Profit hit for Bunnings
Wesfarmers looks at closing UK venture
EXPECTATIONS are growing that Wesfarmers’ new chief Rob Scott will pull the plug on the group’s Bunnings business in the UK and Ireland within the year, analysts say.
Speculation over the future of Bunnings UK and Ireland comes as the division’s losses blow out and Wesfarmers prepared to hand down its slimmest first-half profit haul in more than a decade
The Perth-based retail and industrial conglomerate will book a $1 billion impairment against the value of Bunnings UK and Ireland at its upcoming half-year results.
Wesfarmers will also absorb a fresh $306 million impairment against Target’s value.
The chain has delivered more than $1.5 billion in impairments in 18 months.
Wesfarmers yesterday said it had launched a review of Bunnings UK and Ireland, which is set to lose $165 million (£97 million) for the first-half of the 2018 financial year.
The loss is far greater than analysts had been expecting and more than triple the $48 million (£28 million) plunge into the red posted for the same period a year earlier.
Peter Davis, a 25-year Bunnings veteran, has stood down as head of the UK and Ireland business.

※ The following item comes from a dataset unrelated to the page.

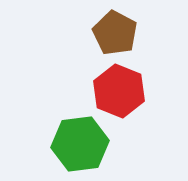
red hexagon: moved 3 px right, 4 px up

Damian McGloughlin, poached from UK hardware giant B&Q in the middle of last year, will take over as the division’s managing director.
Wesfarmers shelled out $705 million for the ailing UK hardware chain Homebase at Managing director Jason Beddow of listed investment company Argo the start of 2016, gaining a network of 265 stores.
It has converted 19 Homebase stores to the Bunnings model so far and closed about 10 outlets.
Mr Scott said while the review would look at the option of selling Bunnings UK and Ireland, it was not the preferred outcome.
He said the group had lost Homebase customers by exiting product lines too rapidly as the business was converted to a Bunnings model.
It had also lost too much local management talent, he said.
The combined impairments will take a massive cut out of the $1.6 billion first-half profit analysts had expected Wesfarmers to deliver.
The group is now tracking to post its lowest first-half profit since 2005.